Result of success rate vs 2D TRE on clinical (a) and synthetic (b) validations of the proposed detection, tracking and 3D-2D registration refinement algorithms.

Table 1. Quantitative results on validations of the proposed detection (Det), tracking (Trak) and 3D-2D registration refinement (Reg) algorithms. Numbers in the table show success rate, mean TRE (mm), median TRE (mm) under different TRE error ranges.

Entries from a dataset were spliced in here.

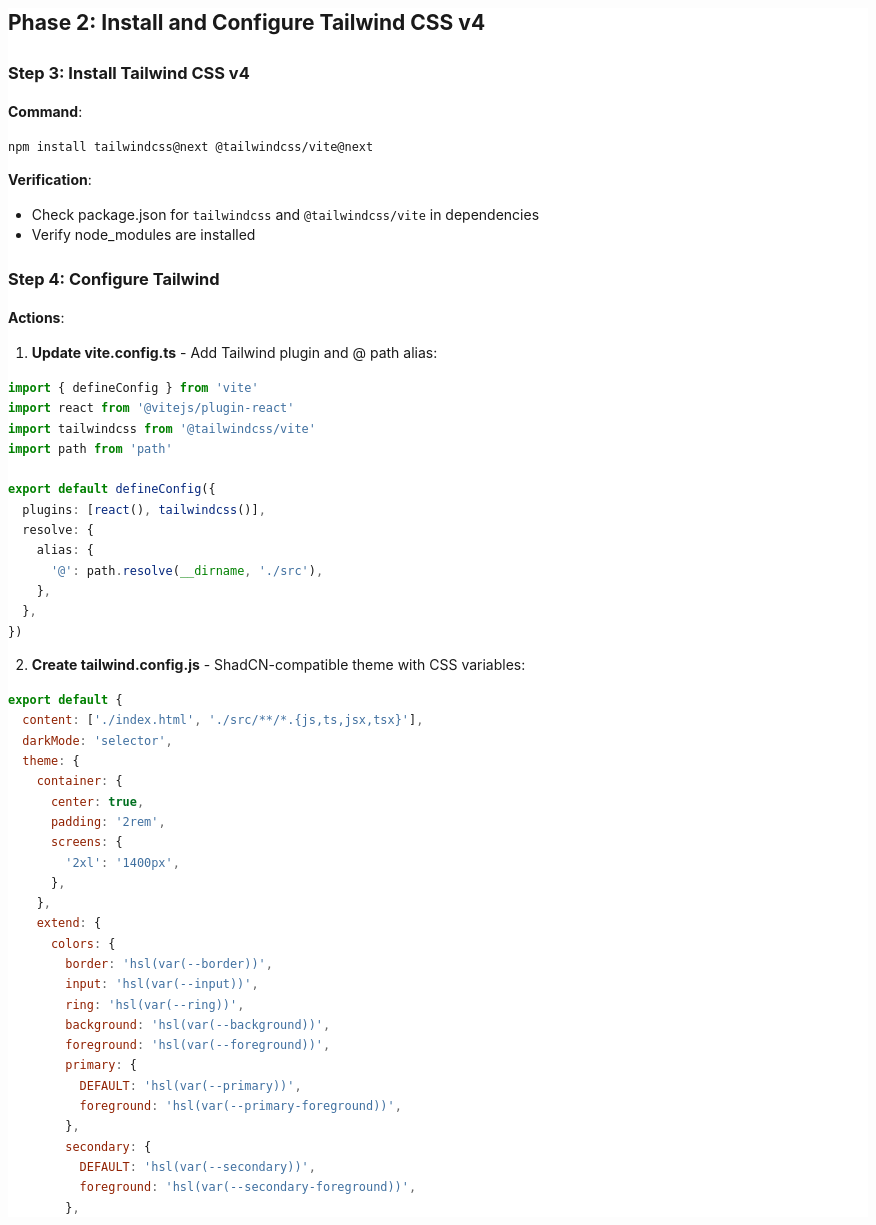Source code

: 
## Phase 2: Install and Configure Tailwind CSS v4

### Step 3: Install Tailwind CSS v4

**Command**:

```bash
npm install tailwindcss@next @tailwindcss/vite@next
```

**Verification**:

- Check package.json for `tailwindcss` and `@tailwindcss/vite` in dependencies
- Verify node_modules are installed

### Step 4: Configure Tailwind

**Actions**:

1. **Update vite.config.ts** - Add Tailwind plugin and @ path alias:

```typescript
import { defineConfig } from 'vite'
import react from '@vitejs/plugin-react'
import tailwindcss from '@tailwindcss/vite'
import path from 'path'

export default defineConfig({
  plugins: [react(), tailwindcss()],
  resolve: {
    alias: {
      '@': path.resolve(__dirname, './src'),
    },
  },
})
```

2. **Create tailwind.config.js** - ShadCN-compatible theme with CSS variables:

```javascript
export default {
  content: ['./index.html', './src/**/*.{js,ts,jsx,tsx}'],
  darkMode: 'selector',
  theme: {
    container: {
      center: true,
      padding: '2rem',
      screens: {
        '2xl': '1400px',
      },
    },
    extend: {
      colors: {
        border: 'hsl(var(--border))',
        input: 'hsl(var(--input))',
        ring: 'hsl(var(--ring))',
        background: 'hsl(var(--background))',
        foreground: 'hsl(var(--foreground))',
        primary: {
          DEFAULT: 'hsl(var(--primary))',
          foreground: 'hsl(var(--primary-foreground))',
        },
        secondary: {
          DEFAULT: 'hsl(var(--secondary))',
          foreground: 'hsl(var(--secondary-foreground))',
        },
```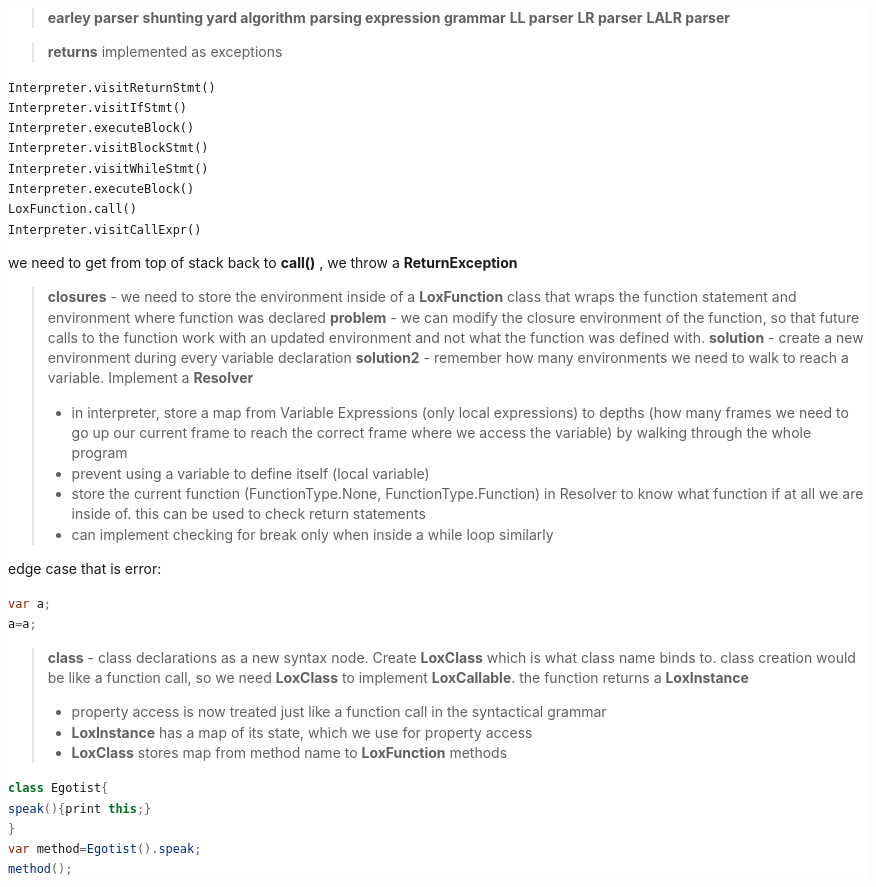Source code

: >**earley parser**
>**shunting yard algorithm**
>**parsing expression grammar**
>**LL parser**
>**LR parser**
>**LALR parser**

>**returns** implemented as exceptions

```
Interpreter.visitReturnStmt()
Interpreter.visitIfStmt()
Interpreter.executeBlock()
Interpreter.visitBlockStmt()
Interpreter.visitWhileStmt()
Interpreter.executeBlock()
LoxFunction.call()
Interpreter.visitCallExpr()
```
we need to get from top of stack back to **call()** , we throw a **ReturnException**

>**closures** - we need to store the environment inside of a **LoxFunction** class that wraps the function statement and environment where function was declared
>**problem** - we can modify the closure environment of the function, so that future calls to the function work with an updated environment and not what the function was defined with.
>**solution** - create a new environment during every variable declaration
>**solution2** -  remember how many environments we need to walk to reach a variable. Implement a **Resolver** 
>- in interpreter, store a map from Variable Expressions (only local expressions) to depths (how many frames we need to go up our current frame to reach the correct frame where we access the variable) by walking through the whole program
>- prevent using a variable to define itself (local variable)
>- store the current function (FunctionType.None, FunctionType.Function) in Resolver to know what function if at all we are inside of. this can be used to check return statements
>- can implement checking for break only when inside a while loop similarly

edge case that is error:
```java
var a;
a=a;
```

>**class** - class declarations as a new syntax node. Create **LoxClass** which is what class name binds to. class creation would be like a function call, so we need **LoxClass** to implement **LoxCallable**. the function returns a **LoxInstance**
>- property access is now treated just like a function call in the syntactical grammar
>- **LoxInstance** has a map of its state, which we use for property access
>- **LoxClass** stores map from method name to **LoxFunction** methods

```java
class Egotist{
speak(){print this;}
}
var method=Egotist().speak;
method();
```

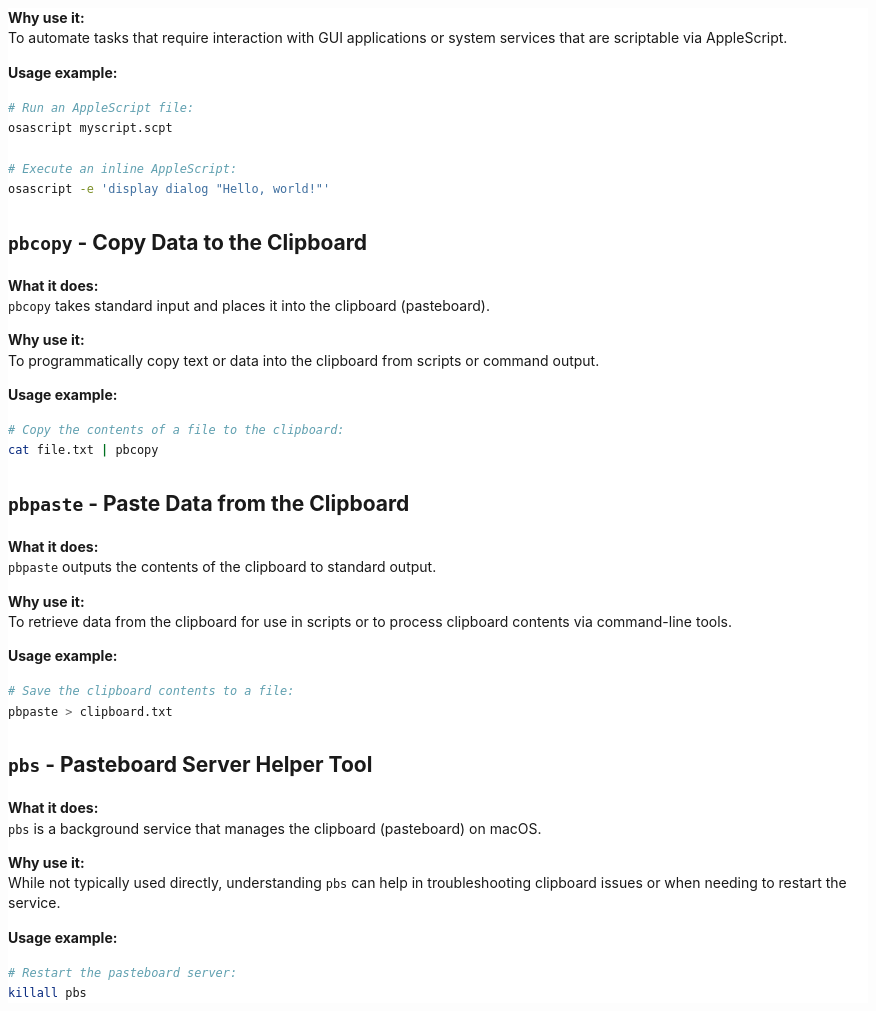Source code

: **Why use it:**  
To automate tasks that require interaction with GUI applications or system services that are scriptable via AppleScript.

**Usage example:**

```bash
# Run an AppleScript file:  
osascript myscript.scpt

# Execute an inline AppleScript:  
osascript -e 'display dialog "Hello, world!"'
```

## `pbcopy` - Copy Data to the Clipboard

**What it does:**  
`pbcopy` takes standard input and places it into the clipboard (pasteboard).

**Why use it:**  
To programmatically copy text or data into the clipboard from scripts or command output.

**Usage example:**

```bash
# Copy the contents of a file to the clipboard:  
cat file.txt | pbcopy
```

## `pbpaste` - Paste Data from the Clipboard

**What it does:**  
`pbpaste` outputs the contents of the clipboard to standard output.

**Why use it:**  
To retrieve data from the clipboard for use in scripts or to process clipboard contents via command-line tools.

**Usage example:**

```bash
# Save the clipboard contents to a file:  
pbpaste > clipboard.txt
```

## `pbs` - Pasteboard Server Helper Tool

**What it does:**  
`pbs` is a background service that manages the clipboard (pasteboard) on macOS.

**Why use it:**  
While not typically used directly, understanding `pbs` can help in troubleshooting clipboard issues or when needing to restart the service.

**Usage example:**

```bash
# Restart the pasteboard server:  
killall pbs
```
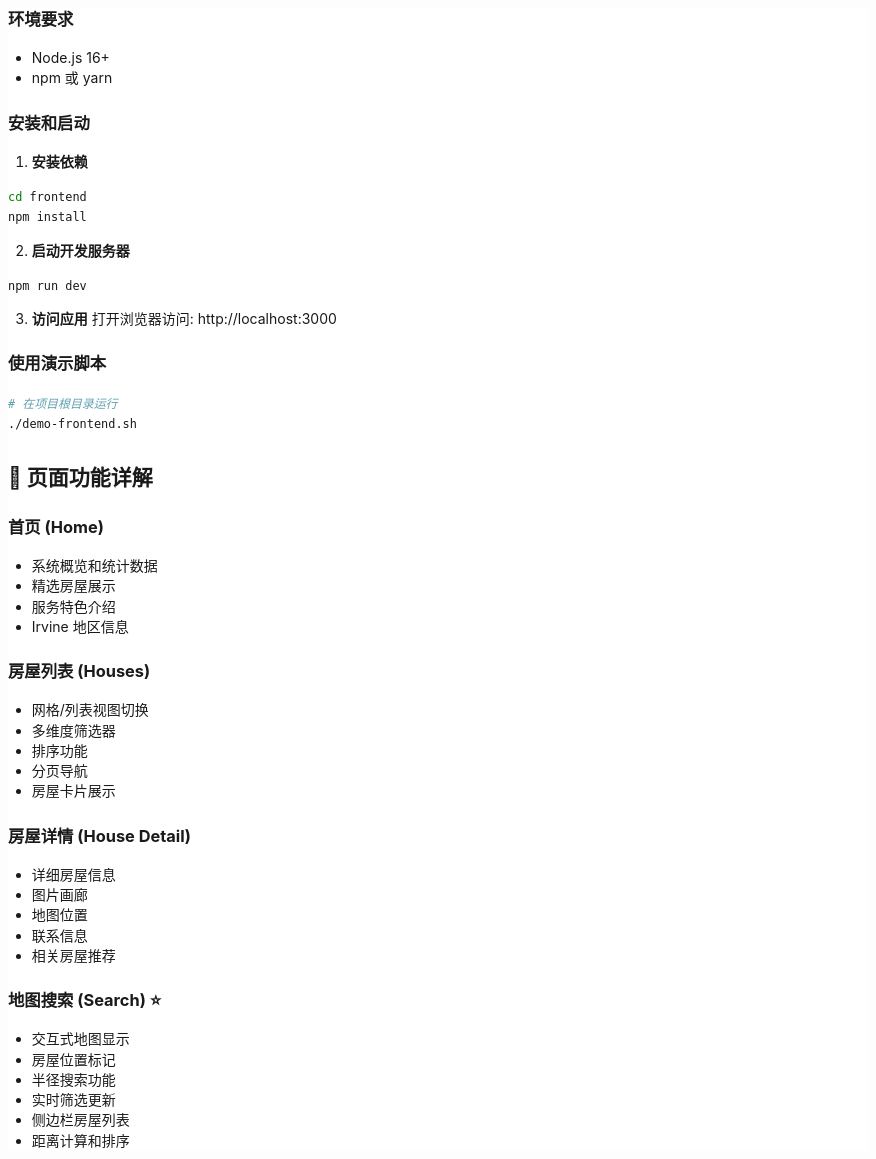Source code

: ### 环境要求
- Node.js 16+
- npm 或 yarn

### 安装和启动

1. **安装依赖**
```bash
cd frontend
npm install
```

2. **启动开发服务器**
```bash
npm run dev
```

3. **访问应用**
打开浏览器访问: http://localhost:3000

### 使用演示脚本
```bash
# 在项目根目录运行
./demo-frontend.sh
```

## 📱 页面功能详解

### 首页 (Home)
- 系统概览和统计数据
- 精选房屋展示
- 服务特色介绍
- Irvine 地区信息

### 房屋列表 (Houses)
- 网格/列表视图切换
- 多维度筛选器
- 排序功能
- 分页导航
- 房屋卡片展示

### 房屋详情 (House Detail)
- 详细房屋信息
- 图片画廊
- 地图位置
- 联系信息
- 相关房屋推荐

### 地图搜索 (Search) ⭐
- 交互式地图显示
- 房屋位置标记
- 半径搜索功能
- 实时筛选更新
- 侧边栏房屋列表
- 距离计算和排序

Due to limited availability of clinical data, we enlarged our training data set using synthetic images. Table 1 and Fig. 5 show our approach performs well on real clinical data utilizing hybrid training data. We expect increased robustness and accuracy after larger number of real clinical cases become available. Tracking algorithm improved robustness and accuracy comparing to detection alone approach. One limitation of our tracking algorithm is not able to compensate all discretization errors although temporal smoothing is applied using Kalman filter. This is a limitation of any detection based approach. To further enhance accuracy, refinement is applied when physicians perform the measurements. To better understand the performance from registration refinement, in our study we applied the refinement step on all images after tracking. Note that the refinement algorithm did not bring more robustness but improved the accuracy.

4 Conclusion

In this work, we presented a fully automated method of recovering the 3D pose of TEE probe from the Xray image. Tracking is very important to give physicians the confidence that the probe pose recovery is working robustly and continuously. Abrupt failed probe detection is not good especially when the probe does not move. Detection alone based approach is not able to address abrupt failures due to disturbance, noise and appearance ambiguities of the probe. Our proposed visual tracking algorithm avoids abrupt failure and improves detection robustness as shown in our experiment. In addition, our approach is a near real-time approach (about 10 FPS) and a fully automated approach without any user interaction, e.g. manual pose initialization as required by many state-of-the-art methods. Our proposed complete solution addressing TEE and X-Ray fusion problem is applicable to clinical practice due to high robustness and accuracy.

Disclaimer: The outlined concepts are not commercially available. Due to regulatory reasons their future availability cannot be guaranteed.